Broadway Financial Corporation (the “Company”) (NASDAQ: BYFC), parent company of Broadway Federal Bank, f.s.b. (the “Bank”), today reported a net loss of ($7.5) million, or ($4.47) per diluted common share, for the third quarter of 2011, compared to net loss of ($156) thousand, or ($0.25) per diluted common share, for the third quarter of 2010. The increase in net loss primarily reflected higher provision for loan losses, higher income tax provision expense, higher provision for losses on real estate owned (“REO”), and to a lesser extent, lower net interest income and non-interest income.

For the nine months ended September 30, 2011, the Company reported a net loss of ($9.4) million, or ($5.86) per diluted common share compared to net earnings of $1.7 million, or $0.47 per diluted common share for the same period in 2010.

Chief Executive Officer Paul C. Hudson stated, “For the first nine months of this year, we have fully reserved for our two largest classified assets, aggressively marked to market non-performing loans, charged off any loans with little chance of collection, and taken the expense associated with an increase in the valuation allowance related to the utilization of our deferred tax assets, while managing assets and liabilities to maintain Core and Tangible Capital ratios above 8.0% and Total Risk Based Capital above 12.0%.”
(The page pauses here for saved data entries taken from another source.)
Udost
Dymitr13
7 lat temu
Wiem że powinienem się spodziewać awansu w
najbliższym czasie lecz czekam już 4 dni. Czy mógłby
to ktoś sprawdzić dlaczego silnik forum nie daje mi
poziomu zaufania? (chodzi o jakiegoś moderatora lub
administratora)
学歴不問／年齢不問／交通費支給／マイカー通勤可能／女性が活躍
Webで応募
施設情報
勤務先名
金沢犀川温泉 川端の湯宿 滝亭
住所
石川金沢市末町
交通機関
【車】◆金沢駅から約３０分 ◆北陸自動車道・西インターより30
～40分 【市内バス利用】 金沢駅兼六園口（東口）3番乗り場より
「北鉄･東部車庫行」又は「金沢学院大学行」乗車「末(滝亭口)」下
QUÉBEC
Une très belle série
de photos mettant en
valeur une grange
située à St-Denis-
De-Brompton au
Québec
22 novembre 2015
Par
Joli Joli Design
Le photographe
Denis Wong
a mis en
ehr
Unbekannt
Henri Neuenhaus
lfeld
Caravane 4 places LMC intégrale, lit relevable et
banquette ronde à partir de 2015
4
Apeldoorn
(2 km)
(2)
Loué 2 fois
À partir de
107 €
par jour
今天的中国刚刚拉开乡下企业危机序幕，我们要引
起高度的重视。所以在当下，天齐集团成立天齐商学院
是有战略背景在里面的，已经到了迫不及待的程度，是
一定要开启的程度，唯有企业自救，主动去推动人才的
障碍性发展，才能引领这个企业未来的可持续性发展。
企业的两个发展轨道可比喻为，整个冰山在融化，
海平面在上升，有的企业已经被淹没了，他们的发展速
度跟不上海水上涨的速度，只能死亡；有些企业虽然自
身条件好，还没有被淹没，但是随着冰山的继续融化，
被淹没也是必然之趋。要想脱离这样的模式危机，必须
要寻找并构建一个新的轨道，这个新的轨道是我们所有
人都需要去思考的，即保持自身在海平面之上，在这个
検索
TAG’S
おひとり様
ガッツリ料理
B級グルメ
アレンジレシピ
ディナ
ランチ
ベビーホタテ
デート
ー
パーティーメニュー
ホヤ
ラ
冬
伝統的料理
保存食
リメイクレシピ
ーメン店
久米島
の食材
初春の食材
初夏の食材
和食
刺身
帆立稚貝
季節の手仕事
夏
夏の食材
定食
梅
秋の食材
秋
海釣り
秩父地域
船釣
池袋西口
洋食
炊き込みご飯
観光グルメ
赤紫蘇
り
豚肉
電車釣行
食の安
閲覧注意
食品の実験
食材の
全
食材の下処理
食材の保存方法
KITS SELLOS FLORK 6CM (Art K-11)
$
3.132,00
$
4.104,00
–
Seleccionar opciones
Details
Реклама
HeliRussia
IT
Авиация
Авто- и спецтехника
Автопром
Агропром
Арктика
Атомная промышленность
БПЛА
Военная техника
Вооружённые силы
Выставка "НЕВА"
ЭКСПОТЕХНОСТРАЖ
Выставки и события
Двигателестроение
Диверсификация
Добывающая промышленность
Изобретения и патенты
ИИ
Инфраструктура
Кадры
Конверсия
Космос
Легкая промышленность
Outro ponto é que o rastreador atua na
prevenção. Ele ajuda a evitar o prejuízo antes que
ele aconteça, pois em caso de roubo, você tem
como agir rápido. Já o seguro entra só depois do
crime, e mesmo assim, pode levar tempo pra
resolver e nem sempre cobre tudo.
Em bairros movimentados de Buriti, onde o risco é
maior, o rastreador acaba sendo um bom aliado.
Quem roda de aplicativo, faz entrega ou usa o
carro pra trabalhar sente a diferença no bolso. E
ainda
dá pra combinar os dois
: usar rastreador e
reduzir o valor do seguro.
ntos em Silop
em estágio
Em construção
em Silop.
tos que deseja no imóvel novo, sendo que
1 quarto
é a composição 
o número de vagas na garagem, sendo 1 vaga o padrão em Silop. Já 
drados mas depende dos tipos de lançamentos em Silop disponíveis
Third Quarter 2011 Earnings Summary

For the quarter ended September 30, 2011, our net interest income before provision for loan losses was $4.3 million, which represented a decrease of $786 thousand, or 15%, from the third quarter of 2010. The decrease in net interest income was primarily attributable to a $4.1 million decrease in average net interest-earning assets, as our average interest-earning assets decreased $91.0 million and our average interest-bearing liabilities decreased $86.9 million. The decline in interest-earning assets reflects our strategy, which we have been implementing since the second quarter of 2010 to maintain our capital ratios above the required regulatory thresholds and strengthen our liquidity and deposit base, in part by reducing both potential problem loans and non-performing assets.